Abby dan Devan semakin tidak bisa menahan tawanya saat melihat wajah Dave memerah. Sesuatu yang jarang terjadi.
“Kenapa ramai sekali disini? Apa Abs meminta Dave memakai rok?” Daniel masuk bersamaan dengan Damian yang menyusul di belakangnya.
“Kenapa wajahmu memerah, Dave? Sugar, kau meminta apa darinya?”
Abby hanya menggeleng sambil masih terkikik. Meminta suaminya untuk menjelaskan.
“Singa gunung ini sudah menemukan singa betinanya.”
“Benarkah???” Tanya Daniel dan Damian bersamaan.
“Devandra! Jangan sembarangan bicara,” Dave menghardiknya kesal.
“Dan kalian tahu, singa betina itu dengan berani melawan singa gunung ini,” Devan tetap melanjutkan ceritanya, tidak peduli dengan raut wajah Dave yang cemberut.
“Wow! Kejar dia sampai dapat!” Damian menepuk bahu Dave.
Dave menatapnya kesal. “Damian! Gadis itu menyebalkan. Aku tidak akan betah menjadi suaminya. Dia sangat galak dan barbar.”

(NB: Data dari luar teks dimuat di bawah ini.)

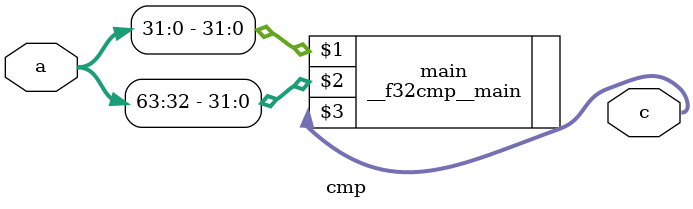
<source format=v>
`include "f32cmp.opt.v"

module main(input wire [31:0] a, input wire [31:0] b, output wire c);
   cmp cmp_0({ a, b }, c);
endmodule // main

(* private *)
module cmp(input wire [63:0] a, output wire [31:0] c);
   __f32cmp__main main(a[31:0], a[63:32], c);
endmodule // cmp

</source>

“Aku dan Kimmy dulu juga begitu. Kau tentu ingat bagaimana sebalku padanya dulu kan?”
“Ini berbeda. Gadis itu benar-benar menyebalkan. Dia merebut mejaku. Dia menjatuhkan ponselku. Dia mengotori jasku. Dan yang paling parah, dia meneriakki aku perampok. Perampok, Damian! Di tengah-tengah mall!!” Dave bercerita dengan menggebu-gebu sekaligus kesal.
Namun bukannya prihatin, keempat orang itu malah terbahak-bahak mengejeknya yang baru kali ini kalah berhadapan dengan seorang wanita. Dave cemberut. Awas saja, jika bertemu lagi, ia akan membalas dendam pada gadis itu.